I have yet to build a custom environment with PyBullet, but I love that it’s open-source and that they provide alternatives to the MuJoCo environments. It works well, is easy to install, and runs quickly on my laptop (a MacBook Pro). Love it.
This is the best experiment logger I’ve used. If you’re doing RL, and you wrap your environment in a Monitor, then Weights and Biases can automatically log videos of your agent in the environment to their dashboard.
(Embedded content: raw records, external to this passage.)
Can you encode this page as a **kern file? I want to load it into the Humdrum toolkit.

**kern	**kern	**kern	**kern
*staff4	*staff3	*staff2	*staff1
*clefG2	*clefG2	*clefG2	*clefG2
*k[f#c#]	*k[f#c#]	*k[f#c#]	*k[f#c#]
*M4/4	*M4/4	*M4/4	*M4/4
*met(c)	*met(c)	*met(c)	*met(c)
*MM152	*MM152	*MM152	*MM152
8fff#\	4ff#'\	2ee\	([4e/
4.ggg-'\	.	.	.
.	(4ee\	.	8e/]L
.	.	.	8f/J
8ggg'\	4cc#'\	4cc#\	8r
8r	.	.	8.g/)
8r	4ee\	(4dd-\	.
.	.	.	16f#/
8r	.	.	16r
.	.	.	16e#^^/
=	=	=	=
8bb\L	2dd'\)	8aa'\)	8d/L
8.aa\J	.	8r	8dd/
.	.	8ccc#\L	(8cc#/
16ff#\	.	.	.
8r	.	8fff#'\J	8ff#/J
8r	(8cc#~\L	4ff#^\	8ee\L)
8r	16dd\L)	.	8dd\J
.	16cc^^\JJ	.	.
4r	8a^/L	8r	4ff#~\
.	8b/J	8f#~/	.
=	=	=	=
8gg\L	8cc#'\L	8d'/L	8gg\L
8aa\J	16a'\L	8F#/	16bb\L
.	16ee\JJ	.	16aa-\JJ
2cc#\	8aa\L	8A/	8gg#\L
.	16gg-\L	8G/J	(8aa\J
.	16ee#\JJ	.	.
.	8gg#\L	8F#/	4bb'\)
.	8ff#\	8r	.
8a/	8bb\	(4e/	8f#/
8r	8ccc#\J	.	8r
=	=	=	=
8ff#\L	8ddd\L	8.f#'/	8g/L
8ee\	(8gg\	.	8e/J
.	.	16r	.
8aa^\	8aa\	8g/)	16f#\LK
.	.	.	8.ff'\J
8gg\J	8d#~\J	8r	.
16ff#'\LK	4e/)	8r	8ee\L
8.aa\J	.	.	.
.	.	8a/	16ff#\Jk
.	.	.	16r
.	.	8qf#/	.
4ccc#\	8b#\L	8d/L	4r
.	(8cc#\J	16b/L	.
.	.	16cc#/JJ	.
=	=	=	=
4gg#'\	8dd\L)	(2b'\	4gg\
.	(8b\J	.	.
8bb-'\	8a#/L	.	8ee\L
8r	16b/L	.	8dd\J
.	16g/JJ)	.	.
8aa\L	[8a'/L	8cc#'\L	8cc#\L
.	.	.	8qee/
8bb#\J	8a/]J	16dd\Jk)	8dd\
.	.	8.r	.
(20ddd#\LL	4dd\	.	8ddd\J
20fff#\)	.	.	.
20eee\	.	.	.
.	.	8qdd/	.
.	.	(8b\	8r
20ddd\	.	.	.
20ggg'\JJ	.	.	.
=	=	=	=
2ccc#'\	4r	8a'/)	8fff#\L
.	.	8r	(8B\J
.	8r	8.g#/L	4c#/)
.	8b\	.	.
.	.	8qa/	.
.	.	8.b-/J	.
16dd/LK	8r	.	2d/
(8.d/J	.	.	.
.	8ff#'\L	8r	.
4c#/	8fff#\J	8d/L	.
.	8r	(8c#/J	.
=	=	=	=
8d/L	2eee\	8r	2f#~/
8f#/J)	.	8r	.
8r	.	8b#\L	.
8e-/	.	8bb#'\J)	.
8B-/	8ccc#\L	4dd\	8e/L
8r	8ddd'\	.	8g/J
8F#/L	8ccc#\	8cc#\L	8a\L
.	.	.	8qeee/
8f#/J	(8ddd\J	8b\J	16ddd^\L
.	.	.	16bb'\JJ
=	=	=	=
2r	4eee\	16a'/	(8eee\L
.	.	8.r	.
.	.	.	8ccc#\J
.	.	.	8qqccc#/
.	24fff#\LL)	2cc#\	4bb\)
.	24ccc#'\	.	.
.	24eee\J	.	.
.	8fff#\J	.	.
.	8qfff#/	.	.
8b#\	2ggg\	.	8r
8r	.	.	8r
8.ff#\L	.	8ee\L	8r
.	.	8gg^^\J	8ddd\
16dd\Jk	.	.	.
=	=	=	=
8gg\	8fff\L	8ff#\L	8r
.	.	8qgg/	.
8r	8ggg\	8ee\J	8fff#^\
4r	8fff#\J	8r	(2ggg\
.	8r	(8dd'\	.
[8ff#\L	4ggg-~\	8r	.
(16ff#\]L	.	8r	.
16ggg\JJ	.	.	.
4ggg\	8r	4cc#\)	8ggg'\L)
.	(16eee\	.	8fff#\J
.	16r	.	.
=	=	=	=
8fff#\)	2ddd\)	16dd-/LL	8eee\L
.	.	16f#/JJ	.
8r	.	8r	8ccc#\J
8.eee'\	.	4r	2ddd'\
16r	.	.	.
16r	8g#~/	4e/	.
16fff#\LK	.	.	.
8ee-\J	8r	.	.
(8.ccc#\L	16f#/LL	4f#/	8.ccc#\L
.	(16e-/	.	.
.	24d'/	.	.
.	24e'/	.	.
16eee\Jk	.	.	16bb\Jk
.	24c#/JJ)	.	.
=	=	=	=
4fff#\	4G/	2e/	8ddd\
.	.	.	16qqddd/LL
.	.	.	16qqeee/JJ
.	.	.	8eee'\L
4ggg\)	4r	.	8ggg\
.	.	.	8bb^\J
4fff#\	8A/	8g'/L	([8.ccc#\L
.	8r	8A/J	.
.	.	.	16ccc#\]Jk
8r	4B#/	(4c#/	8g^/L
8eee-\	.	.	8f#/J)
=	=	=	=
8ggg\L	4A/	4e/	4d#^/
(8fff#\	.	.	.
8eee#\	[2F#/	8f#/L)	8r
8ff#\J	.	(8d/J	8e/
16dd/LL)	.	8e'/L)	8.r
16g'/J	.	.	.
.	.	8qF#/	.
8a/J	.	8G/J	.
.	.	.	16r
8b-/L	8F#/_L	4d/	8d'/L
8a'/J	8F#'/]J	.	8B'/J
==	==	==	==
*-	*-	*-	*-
If you like Jupyter Notebooks then I think nbdev is a great thing to look at for building your code up as a package. All the stuff that you don’t export into your package becomes tests for your code, so the tests are pretty much built-in from your notebook! However, I also like to experiment with Python files a bunch, so I’ve also found it useful in the case where you’re cleaning up and packaging some code you’ve pre-written.
Sorry the structure of this post doesn’t really make much sense. It’s basically been a big rant about how I think RL tools aren’t good enough yet. I’m experimenting with writing less-polished, more-frequent posts instead of agonizing over trying to make a post as perfect as possible. So this is much more stream-of-consciousness than earlier posts.
But otherwise, yeah, this is a pretty big problem. A library or set of libraries that provide common utilities to RL folks will probably help a ton with the reproducibility crisis in deep RL right now. If we could design algorithms using trusted component implementations and then only custom-write what’s new to our algorithm, that would likely help eliminate bugs in research code. It would even help people re-implementing your algorithm later on. Plus, I (and I bet other researchers) would be able to iterate a lot quicker if I could use and swap out or custom-write whatever algorithm components I need during the experimentation process.
I suppose this is all just food for thought.